Task statement: An exact copy is required of the lines running from the one that contains "41: (252, 380, 24.95)" to the end of the material, both ends included, with pictures omitted.

Provided entries:
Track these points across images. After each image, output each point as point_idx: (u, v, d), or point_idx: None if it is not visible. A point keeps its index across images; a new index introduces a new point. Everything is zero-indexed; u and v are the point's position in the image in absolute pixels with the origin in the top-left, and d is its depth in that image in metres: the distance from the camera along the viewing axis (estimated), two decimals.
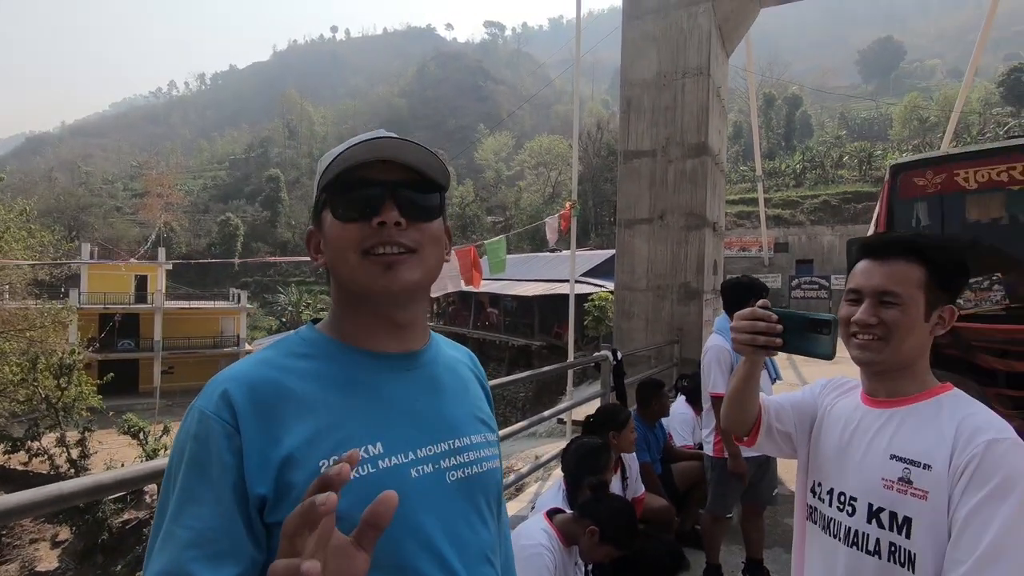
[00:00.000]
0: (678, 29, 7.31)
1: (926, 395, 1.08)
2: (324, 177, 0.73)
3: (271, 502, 0.61)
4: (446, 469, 0.71)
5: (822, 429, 1.20)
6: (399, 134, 0.75)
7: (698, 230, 7.21)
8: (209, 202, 77.50)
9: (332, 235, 0.73)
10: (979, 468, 0.94)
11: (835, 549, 1.10)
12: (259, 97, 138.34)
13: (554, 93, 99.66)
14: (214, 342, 33.78)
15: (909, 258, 1.07)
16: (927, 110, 58.05)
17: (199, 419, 0.63)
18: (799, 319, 1.04)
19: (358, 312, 0.75)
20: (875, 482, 1.04)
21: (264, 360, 0.69)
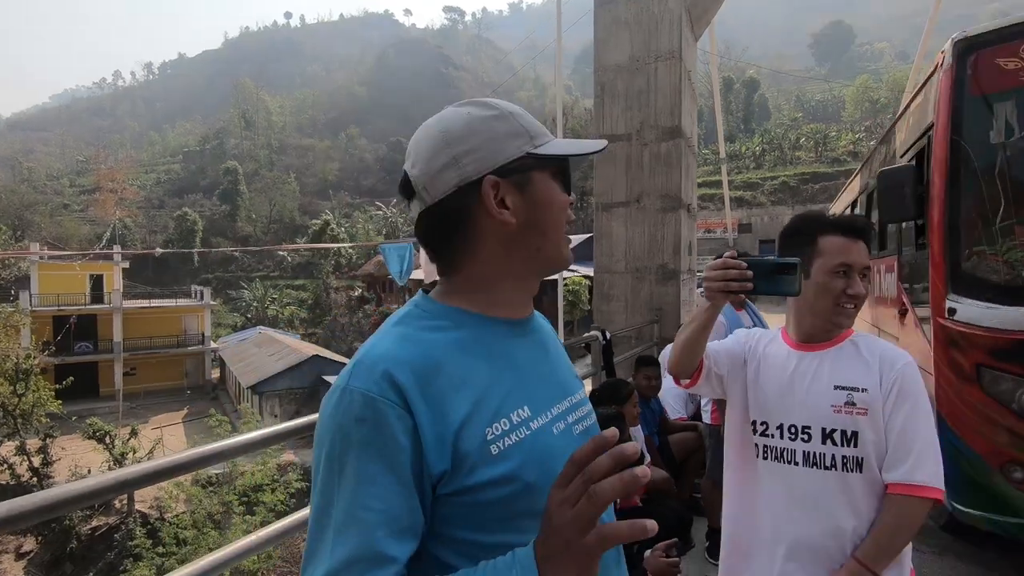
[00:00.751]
0: (649, 13, 7.39)
1: (844, 337, 1.35)
2: (539, 138, 0.74)
3: (448, 474, 0.63)
4: (572, 423, 0.76)
5: (760, 375, 1.38)
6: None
7: (674, 212, 7.37)
8: (164, 197, 74.79)
9: (555, 201, 0.75)
10: (901, 385, 1.26)
11: (791, 473, 1.30)
12: (212, 87, 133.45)
13: (516, 80, 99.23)
14: (177, 341, 32.80)
15: (866, 239, 1.34)
16: (877, 92, 60.14)
17: (364, 402, 0.62)
18: (766, 263, 1.17)
19: (516, 278, 0.76)
20: (825, 410, 1.28)
21: (407, 336, 0.69)
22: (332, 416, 0.64)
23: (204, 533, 12.86)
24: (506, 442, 0.66)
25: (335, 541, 0.60)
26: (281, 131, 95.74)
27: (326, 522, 0.61)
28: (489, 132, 0.72)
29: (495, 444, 0.65)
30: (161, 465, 1.29)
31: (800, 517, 1.29)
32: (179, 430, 24.91)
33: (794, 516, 1.30)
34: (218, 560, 1.42)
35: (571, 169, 0.79)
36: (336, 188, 79.12)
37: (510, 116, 0.73)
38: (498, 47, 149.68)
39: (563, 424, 0.74)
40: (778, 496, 1.32)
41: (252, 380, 24.95)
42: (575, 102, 58.15)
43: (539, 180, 0.73)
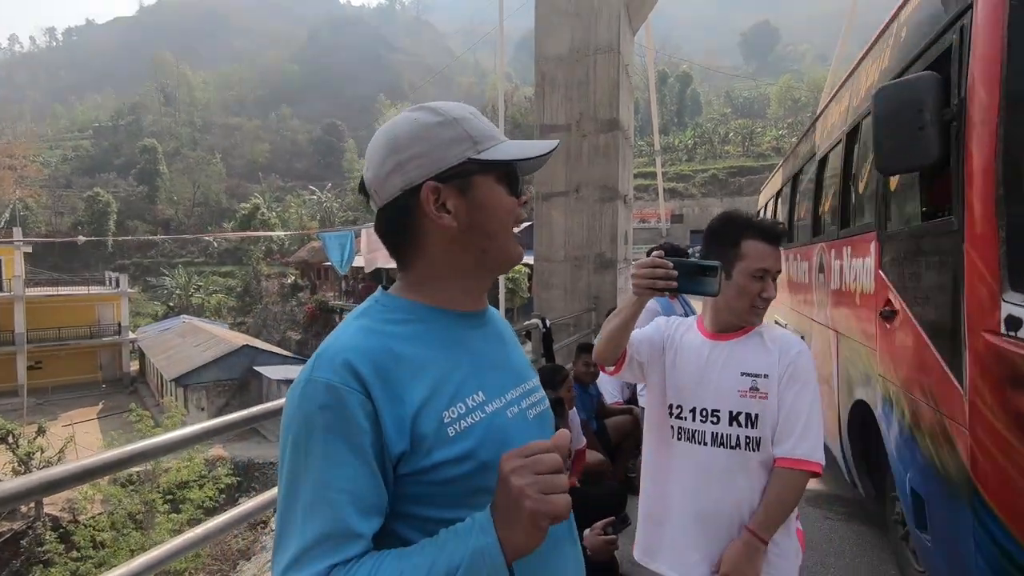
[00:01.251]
0: (589, 6, 7.49)
1: (750, 328, 1.48)
2: (483, 143, 0.76)
3: (407, 455, 0.68)
4: (526, 408, 0.82)
5: (677, 362, 1.51)
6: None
7: (611, 202, 7.56)
8: (72, 176, 68.99)
9: (499, 204, 0.78)
10: (794, 370, 1.41)
11: (701, 452, 1.44)
12: (125, 57, 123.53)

Result below:
41: (252, 380, 24.95)
42: (575, 102, 58.15)
43: (539, 180, 0.73)
[00:01.251]
0: (589, 6, 7.49)
1: (750, 328, 1.48)
2: (483, 143, 0.76)
3: (407, 455, 0.68)
4: (526, 408, 0.82)
5: (677, 362, 1.51)
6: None
7: (611, 202, 7.56)
8: (72, 176, 68.99)
9: (499, 204, 0.78)
10: (794, 370, 1.41)
11: (701, 452, 1.44)
12: (125, 57, 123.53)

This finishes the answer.